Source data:
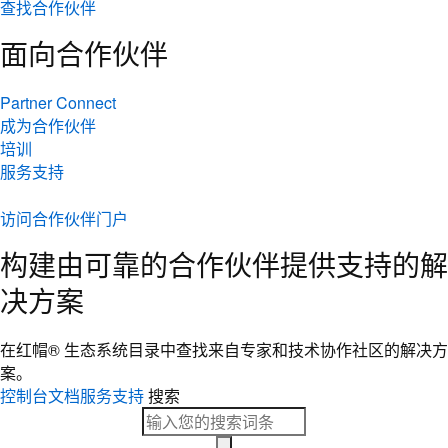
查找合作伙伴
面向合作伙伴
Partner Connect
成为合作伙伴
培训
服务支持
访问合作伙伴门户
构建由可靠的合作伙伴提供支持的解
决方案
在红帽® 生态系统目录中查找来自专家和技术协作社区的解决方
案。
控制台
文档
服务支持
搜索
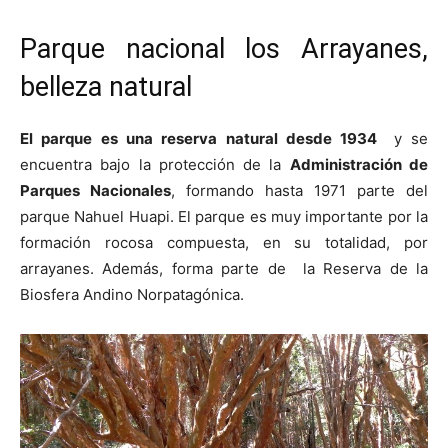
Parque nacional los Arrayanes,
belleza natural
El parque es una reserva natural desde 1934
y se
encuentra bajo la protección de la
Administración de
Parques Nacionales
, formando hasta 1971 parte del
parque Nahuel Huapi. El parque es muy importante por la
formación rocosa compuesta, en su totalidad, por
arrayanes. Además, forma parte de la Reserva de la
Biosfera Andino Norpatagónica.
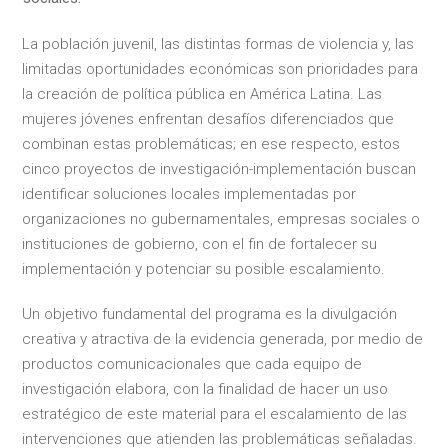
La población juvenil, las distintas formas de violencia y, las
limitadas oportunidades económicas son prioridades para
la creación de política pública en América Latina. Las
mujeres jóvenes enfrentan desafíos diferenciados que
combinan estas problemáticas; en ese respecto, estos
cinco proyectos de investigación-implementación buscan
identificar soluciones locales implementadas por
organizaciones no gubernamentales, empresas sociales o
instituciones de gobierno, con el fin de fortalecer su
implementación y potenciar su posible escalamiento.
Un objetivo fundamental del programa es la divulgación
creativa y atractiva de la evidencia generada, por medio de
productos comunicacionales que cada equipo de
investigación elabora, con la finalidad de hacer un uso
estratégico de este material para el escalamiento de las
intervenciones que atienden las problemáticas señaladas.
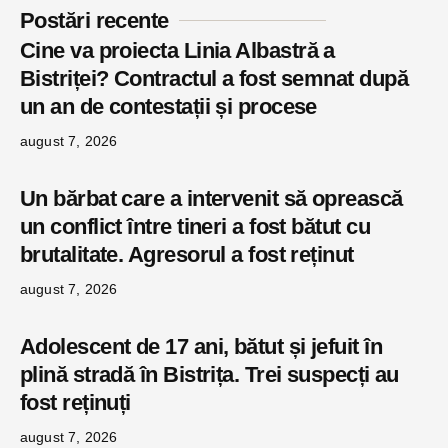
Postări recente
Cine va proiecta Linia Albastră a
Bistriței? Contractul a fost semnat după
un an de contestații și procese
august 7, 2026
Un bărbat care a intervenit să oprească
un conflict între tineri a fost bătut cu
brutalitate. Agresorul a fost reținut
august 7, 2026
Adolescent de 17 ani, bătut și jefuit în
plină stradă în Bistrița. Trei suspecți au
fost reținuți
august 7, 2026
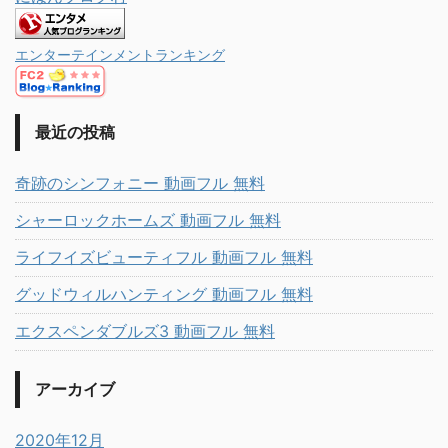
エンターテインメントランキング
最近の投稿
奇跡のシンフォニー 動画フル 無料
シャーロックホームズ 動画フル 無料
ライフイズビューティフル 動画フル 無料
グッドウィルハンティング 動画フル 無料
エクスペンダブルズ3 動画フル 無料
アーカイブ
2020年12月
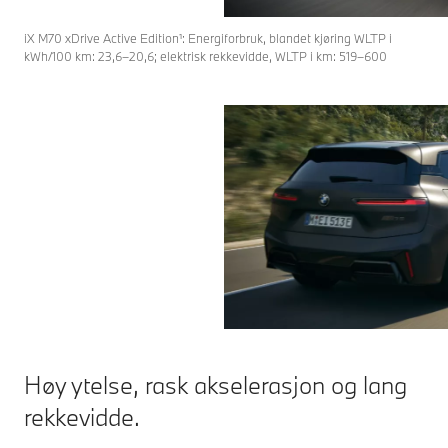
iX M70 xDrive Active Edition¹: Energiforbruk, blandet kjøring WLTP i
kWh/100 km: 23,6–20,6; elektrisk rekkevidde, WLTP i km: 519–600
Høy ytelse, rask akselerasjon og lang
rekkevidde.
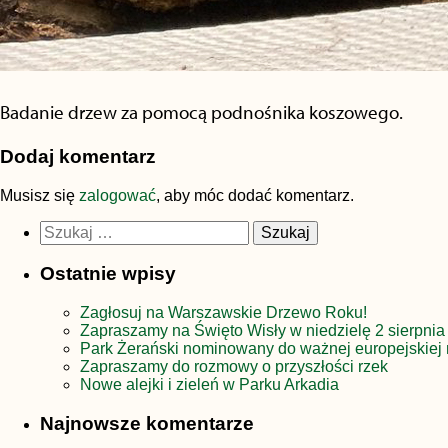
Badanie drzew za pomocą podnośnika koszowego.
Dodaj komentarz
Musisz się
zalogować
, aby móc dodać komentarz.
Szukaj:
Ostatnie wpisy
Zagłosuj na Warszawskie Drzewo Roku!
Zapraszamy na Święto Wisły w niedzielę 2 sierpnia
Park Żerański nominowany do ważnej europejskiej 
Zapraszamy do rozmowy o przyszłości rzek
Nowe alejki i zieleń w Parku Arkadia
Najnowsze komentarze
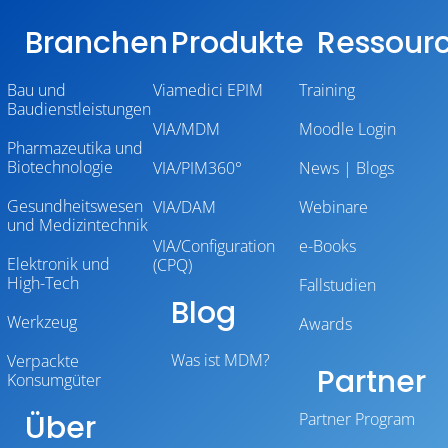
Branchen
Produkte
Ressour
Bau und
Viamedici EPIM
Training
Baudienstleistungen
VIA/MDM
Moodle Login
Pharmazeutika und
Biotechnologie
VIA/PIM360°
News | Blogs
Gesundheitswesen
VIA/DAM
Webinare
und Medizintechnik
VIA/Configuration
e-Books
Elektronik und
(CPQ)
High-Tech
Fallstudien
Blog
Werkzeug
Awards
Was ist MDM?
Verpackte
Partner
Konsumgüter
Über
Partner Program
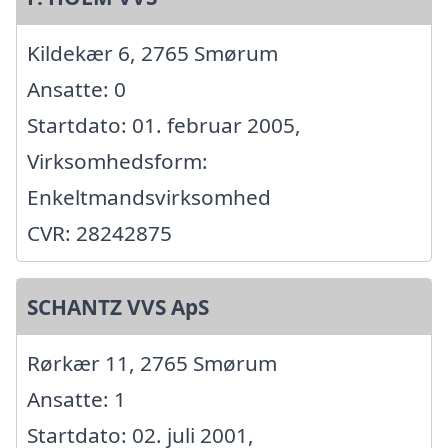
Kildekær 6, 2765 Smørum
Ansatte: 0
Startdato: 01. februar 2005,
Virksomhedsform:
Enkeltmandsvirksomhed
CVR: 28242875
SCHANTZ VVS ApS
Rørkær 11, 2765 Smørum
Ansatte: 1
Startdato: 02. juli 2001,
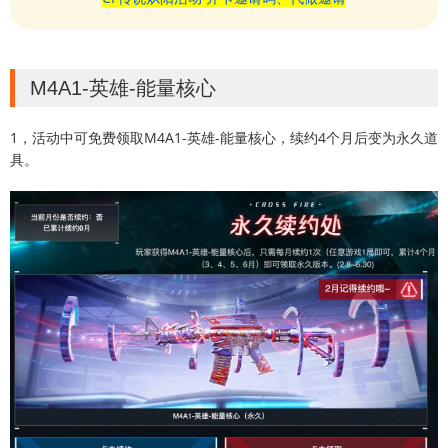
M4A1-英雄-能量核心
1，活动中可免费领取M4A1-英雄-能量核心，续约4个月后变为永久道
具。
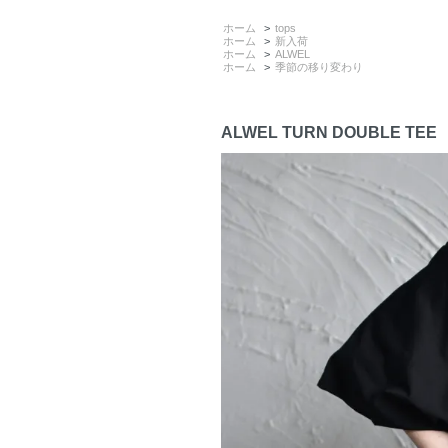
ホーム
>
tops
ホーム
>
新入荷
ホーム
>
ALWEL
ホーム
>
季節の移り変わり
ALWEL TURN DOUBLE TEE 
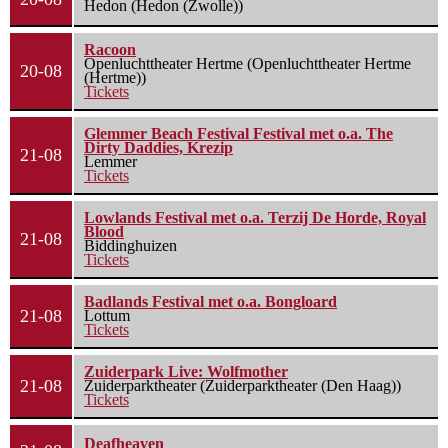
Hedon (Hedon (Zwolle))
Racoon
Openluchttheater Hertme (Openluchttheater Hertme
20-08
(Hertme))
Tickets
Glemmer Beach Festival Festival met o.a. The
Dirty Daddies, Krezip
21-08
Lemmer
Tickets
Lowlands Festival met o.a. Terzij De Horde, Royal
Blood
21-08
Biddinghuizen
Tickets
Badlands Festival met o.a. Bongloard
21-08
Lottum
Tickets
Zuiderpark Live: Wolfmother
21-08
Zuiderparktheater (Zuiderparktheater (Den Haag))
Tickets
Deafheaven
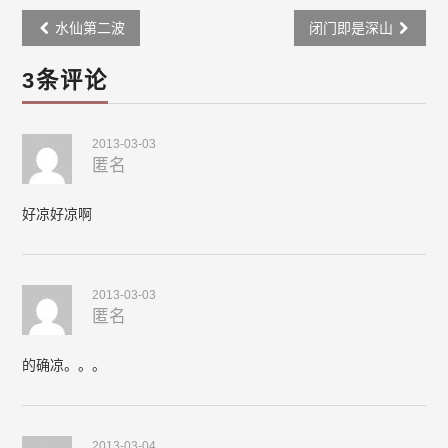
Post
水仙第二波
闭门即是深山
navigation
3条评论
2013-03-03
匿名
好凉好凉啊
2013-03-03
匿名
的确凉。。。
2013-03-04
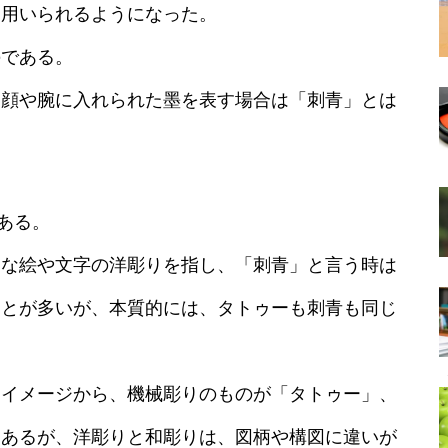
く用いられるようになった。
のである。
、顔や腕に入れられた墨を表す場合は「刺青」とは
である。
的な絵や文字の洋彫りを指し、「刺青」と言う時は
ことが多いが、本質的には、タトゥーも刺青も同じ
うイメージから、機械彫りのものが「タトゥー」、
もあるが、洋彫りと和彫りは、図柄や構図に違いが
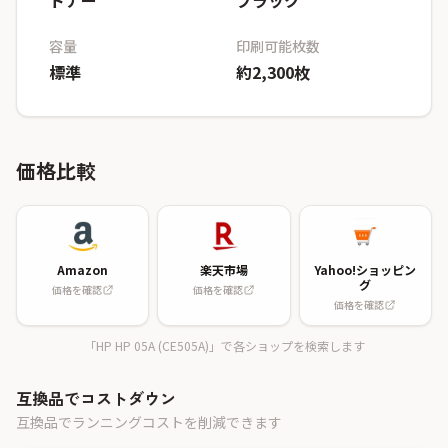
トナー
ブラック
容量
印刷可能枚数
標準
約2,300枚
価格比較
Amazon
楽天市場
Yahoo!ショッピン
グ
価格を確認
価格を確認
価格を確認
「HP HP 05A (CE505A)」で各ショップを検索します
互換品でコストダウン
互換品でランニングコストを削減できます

- Problem requirements: Could you give every line of text in the records above as one numbered list, skipping any blank lines and leaving the pictures out?

- Result of the exercise:
1. 查找合作伙伴
2. 面向合作伙伴
3. Partner Connect
4. 成为合作伙伴
5. 培训
6. 服务支持
7. 访问合作伙伴门户
8. 构建由可靠的合作伙伴提供支持的解
9. 决方案
10. 在红帽® 生态系统目录中查找来自专家和技术协作社区的解决方
11. 案。
12. 控制台
13. 文档
14. 服务支持
15. 搜索
16. Parque nacional los Arrayanes,
17. belleza natural
18. El parque es una reserva natural desde 1934
19. y se
20. encuentra bajo la protección de la
21. Administración de
22. Parques Nacionales
23. , formando hasta 1971 parte del
24. parque Nahuel Huapi. El parque es muy importante por la
25. formación rocosa compuesta, en su totalidad, por
26. arrayanes. Además, forma parte de la Reserva de la
27. Biosfera Andino Norpatagónica.
28. La población juvenil, las distintas formas de violencia y, las
29. limitadas oportunidades económicas son prioridades para
30. la creación de política pública en América Latina. Las
31. mujeres jóvenes enfrentan desafíos diferenciados que
32. combinan estas problemáticas; en ese respecto, estos
33. cinco proyectos de investigación-implementación buscan
34. identificar soluciones locales implementadas por
35. organizaciones no gubernamentales, empresas sociales o
36. instituciones de gobierno, con el fin de fortalecer su
37. implementación y potenciar su posible escalamiento.
38. Un objetivo fundamental del programa es la divulgación
39. creativa y atractiva de la evidencia generada, por medio de
40. productos comunicacionales que cada equipo de
41. investigación elabora, con la finalidad de hacer un uso
42. estratégico de este material para el escalamiento de las
43. intervenciones que atienden las problemáticas señaladas.
44. Postări recente
45. Cine va proiecta Linia Albastră a
46. Bistriței? Contractul a fost semnat după
47. un an de contestații și procese
48. august 7, 2026
49. Un bărbat care a intervenit să oprească
50. un conflict între tineri a fost bătut cu
51. brutalitate. Agresorul a fost reținut
52. august 7, 2026
53. Adolescent de 17 ani, bătut și jefuit în
54. plină stradă în Bistrița. Trei suspecți au
55. fost reținuți
56. august 7, 2026
57. エンターテインメントランキング
58. 最近の投稿
59. 奇跡のシンフォニー 動画フル 無料
60. シャーロックホームズ 動画フル 無料
61. ライフイズビューティフル 動画フル 無料
62. グッドウィルハンティング 動画フル 無料
63. エクスペンダブルズ3 動画フル 無料
64. アーカイブ
65. 2020年12月
66. iX M70 xDrive Active Edition¹: Energiforbruk, blandet kjøring WLTP i
67. kWh/100 km: 23,6–20,6; elektrisk rekkevidde, WLTP i km: 519–600
68. Høy ytelse, rask akselerasjon og lang
69. rekkevidde.
70. Badanie drzew za pomocą podnośnika koszowego.
71. Dodaj komentarz
72. Musisz się
73. zalogować
74. , aby móc dodać komentarz.
75. Szukaj:
76. Ostatnie wpisy
77. Zagłosuj na Warszawskie Drzewo Roku!
78. Zapraszamy na Święto Wisły w niedzielę 2 sierpnia
79. Park Żerański nominowany do ważnej europejskiej 
80. Zapraszamy do rozmowy o przyszłości rzek
81. Nowe alejki i zieleń w Parku Arkadia
82. Najnowsze komentarze
83. Branchen
84. Produkte
85. Ressour
86. Bau und
87. Viamedici EPIM
88. Training
89. Baudienstleistungen
90. VIA/MDM
91. Moodle Login
92. Pharmazeutika und
93. Biotechnologie
94. VIA/PIM360°
95. News | Blogs
96. Gesundheitswesen
97. VIA/DAM
98. Webinare
99. und Medizintechnik
100. VIA/Configuration
101. e-Books
102. Elektronik und
103. (CPQ)
104. High-Tech
105. Fallstudien
106. Blog
107. Werkzeug
108. Awards
109. Was ist MDM?
110. Verpackte
111. Partner
112. Konsumgüter
113. Über
114. Partner Program
115. Kildekær 6, 2765 Smørum
116. Ansatte: 0
117. Startdato: 01. februar 2005,
118. Virksomhedsform:
119. Enkeltmandsvirksomhed
120. CVR: 28242875
121. SCHANTZ VVS ApS
122. Rørkær 11, 2765 Smørum
123. Ansatte: 1
124. Startdato: 02. juli 2001,
125. M4A1-英雄-能量核心
126. 1，活动中可免费领取M4A1-英雄-能量核心，续约4个月后变为永久道
127. 具。
128. ホーム
129. >
130. tops
131. ホーム
132. >
133. 新入荷
134. ホーム
135. >
136. ALWEL
137. ホーム
138. >
139. 季節の移り変わり
140. ALWEL TURN DOUBLE TEE 
141. Hedon (Hedon (Zwolle))
142. Racoon
143. Openluchttheater Hertme (Openluchttheater Hertme
144. 20-08
145. (Hertme))
146. Tickets
147. Glemmer Beach Festival Festival met o.a. The
148. Dirty Daddies, Krezip
149. 21-08
150. Lemmer
151. Tickets
152. Lowlands Festival met o.a. Terzij De Horde, Royal
153. Blood
154. 21-08
155. Biddinghuizen
156. Tickets
157. Badlands Festival met o.a. Bongloard
158. 21-08
159. Lottum
160. Tickets
161. Zuiderpark Live: Wolfmother
162. 21-08
163. Zuiderparktheater (Zuiderparktheater (Den Haag))
164. Tickets
165. Deafheaven
166. Post
167. 水仙第二波
168. 闭门即是深山
169. navigation
170. 3条评论
171. 2013-03-03
172. 匿名
173. 好凉好凉啊
174. 2013-03-03
175. 匿名
176. 的确凉。。。
177. 2013-03-04
178. く用いられるようになった。
179. のである。
180. 、顔や腕に入れられた墨を表す場合は「刺青」とは
181. である。
182. 的な絵や文字の洋彫りを指し、「刺青」と言う時は
183. ことが多いが、本質的には、タトゥーも刺青も同じ
184. うイメージから、機械彫りのものが「タトゥー」、
185. もあるが、洋彫りと和彫りは、図柄や構図に違いが
186. トナー
187. ブラック
188. 容量
189. 印刷可能枚数
190. 標準
191. 約2,300枚
192. 価格比較
193. Amazon
194. 楽天市場
195. Yahoo!ショッピン
196. グ
197. 価格を確認
198. 価格を確認
199. 価格を確認
200. 「HP HP 05A (CE505A)」で各ショップを検索します
201. 互換品でコストダウン
202. 互換品でランニングコストを削減できます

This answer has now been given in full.